#### What the task requires
Among the entries below, count the lines containing the string "Gasto". Only the count is needed.

#### The input
═══
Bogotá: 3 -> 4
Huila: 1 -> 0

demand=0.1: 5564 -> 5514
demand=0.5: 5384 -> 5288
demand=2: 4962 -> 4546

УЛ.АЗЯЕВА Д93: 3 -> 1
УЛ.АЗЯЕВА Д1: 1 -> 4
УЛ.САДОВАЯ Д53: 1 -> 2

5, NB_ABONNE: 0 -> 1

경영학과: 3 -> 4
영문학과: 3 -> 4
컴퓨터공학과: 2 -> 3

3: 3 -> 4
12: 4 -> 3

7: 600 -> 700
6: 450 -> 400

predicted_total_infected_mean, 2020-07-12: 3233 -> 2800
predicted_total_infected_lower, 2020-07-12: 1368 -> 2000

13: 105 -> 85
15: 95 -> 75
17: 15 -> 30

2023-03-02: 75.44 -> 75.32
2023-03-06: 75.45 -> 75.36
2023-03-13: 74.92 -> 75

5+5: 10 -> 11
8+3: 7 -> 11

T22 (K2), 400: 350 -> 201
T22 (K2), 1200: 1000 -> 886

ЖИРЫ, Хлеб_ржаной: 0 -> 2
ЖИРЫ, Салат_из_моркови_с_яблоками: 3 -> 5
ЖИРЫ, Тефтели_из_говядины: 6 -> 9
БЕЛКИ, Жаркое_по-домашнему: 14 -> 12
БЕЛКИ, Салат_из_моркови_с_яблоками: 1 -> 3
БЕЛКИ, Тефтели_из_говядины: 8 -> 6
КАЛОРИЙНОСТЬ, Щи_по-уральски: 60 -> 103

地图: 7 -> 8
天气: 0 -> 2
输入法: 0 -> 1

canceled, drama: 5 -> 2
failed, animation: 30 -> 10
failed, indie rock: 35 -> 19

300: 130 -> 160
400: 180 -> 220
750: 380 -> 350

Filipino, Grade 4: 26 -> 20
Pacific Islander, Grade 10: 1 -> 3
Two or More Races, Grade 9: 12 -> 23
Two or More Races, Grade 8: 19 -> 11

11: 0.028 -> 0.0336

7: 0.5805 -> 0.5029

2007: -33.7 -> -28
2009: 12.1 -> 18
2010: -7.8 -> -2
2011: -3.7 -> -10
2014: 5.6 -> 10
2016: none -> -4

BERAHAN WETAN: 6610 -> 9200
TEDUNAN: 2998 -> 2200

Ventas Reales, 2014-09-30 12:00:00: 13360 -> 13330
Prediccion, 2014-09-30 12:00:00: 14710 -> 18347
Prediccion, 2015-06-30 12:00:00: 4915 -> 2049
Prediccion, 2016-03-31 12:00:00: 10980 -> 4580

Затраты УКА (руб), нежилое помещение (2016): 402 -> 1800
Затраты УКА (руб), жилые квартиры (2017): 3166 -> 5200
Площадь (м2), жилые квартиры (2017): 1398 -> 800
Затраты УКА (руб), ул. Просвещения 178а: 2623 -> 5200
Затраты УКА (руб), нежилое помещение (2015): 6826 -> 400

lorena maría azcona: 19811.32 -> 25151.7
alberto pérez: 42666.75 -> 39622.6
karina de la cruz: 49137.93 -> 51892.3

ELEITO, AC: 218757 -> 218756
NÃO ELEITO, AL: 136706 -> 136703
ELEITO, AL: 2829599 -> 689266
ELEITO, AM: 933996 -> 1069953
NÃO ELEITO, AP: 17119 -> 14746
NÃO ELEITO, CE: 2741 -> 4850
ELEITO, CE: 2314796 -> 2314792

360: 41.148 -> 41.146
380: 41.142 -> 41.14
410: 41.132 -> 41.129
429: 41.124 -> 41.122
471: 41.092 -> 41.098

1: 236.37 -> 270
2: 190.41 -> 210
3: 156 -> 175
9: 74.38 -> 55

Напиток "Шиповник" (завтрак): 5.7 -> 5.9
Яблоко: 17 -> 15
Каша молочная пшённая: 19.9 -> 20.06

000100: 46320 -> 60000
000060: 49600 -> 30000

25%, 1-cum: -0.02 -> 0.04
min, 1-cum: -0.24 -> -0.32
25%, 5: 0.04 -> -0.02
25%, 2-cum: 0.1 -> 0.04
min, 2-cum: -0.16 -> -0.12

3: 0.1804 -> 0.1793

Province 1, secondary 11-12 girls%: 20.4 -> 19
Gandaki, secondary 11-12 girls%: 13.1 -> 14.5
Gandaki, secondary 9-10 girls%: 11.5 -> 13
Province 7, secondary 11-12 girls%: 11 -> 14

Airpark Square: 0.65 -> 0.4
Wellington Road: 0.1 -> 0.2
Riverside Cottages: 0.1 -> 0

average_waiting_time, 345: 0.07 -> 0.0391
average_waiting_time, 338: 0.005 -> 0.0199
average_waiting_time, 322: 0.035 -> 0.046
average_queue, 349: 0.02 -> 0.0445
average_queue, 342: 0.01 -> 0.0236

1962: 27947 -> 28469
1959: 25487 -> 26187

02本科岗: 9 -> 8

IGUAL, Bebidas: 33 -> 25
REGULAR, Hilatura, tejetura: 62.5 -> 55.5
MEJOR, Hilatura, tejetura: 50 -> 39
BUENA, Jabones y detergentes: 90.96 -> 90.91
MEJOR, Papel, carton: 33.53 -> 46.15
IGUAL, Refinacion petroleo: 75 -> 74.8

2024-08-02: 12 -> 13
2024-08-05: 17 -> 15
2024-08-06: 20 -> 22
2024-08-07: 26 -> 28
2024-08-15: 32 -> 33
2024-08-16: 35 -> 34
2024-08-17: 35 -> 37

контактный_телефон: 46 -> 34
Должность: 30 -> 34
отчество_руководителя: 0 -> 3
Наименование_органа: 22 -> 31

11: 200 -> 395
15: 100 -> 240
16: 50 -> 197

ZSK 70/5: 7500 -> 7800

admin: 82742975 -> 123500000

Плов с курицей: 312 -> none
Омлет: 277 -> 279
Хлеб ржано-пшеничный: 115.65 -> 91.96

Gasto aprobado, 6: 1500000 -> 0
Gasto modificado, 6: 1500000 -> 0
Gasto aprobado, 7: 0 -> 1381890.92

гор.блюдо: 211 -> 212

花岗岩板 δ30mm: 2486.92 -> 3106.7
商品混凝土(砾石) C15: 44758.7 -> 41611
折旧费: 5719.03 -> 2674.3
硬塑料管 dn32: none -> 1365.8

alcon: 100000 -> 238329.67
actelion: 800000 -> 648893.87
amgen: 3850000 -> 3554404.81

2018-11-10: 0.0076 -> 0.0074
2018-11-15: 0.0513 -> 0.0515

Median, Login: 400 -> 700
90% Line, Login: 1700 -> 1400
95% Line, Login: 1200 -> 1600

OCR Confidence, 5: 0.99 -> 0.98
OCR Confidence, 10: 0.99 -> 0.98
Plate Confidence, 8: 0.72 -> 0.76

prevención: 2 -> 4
═══
#### Task answer
3